*** Opening of THE RECORDS ***

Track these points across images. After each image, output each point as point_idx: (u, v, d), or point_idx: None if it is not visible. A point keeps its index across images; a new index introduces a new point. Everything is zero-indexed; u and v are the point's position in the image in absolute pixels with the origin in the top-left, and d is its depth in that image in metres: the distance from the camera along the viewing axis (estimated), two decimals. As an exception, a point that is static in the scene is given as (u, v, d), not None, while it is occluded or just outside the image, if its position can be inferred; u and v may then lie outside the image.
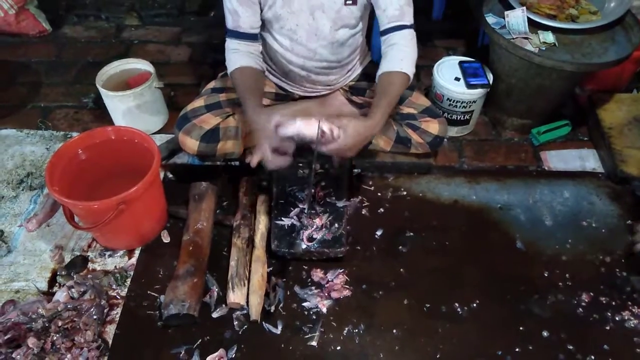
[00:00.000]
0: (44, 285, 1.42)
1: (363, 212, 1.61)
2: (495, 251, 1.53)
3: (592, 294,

*** Close of THE RECORDS ***

◆ **TASK**: Restate the final lines of the listing above word for word, beginning at the line that contains "[00:00.000]".

◆ **FINAL ANSWER**:
[00:00.000]
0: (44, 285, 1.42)
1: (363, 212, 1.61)
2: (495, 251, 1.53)
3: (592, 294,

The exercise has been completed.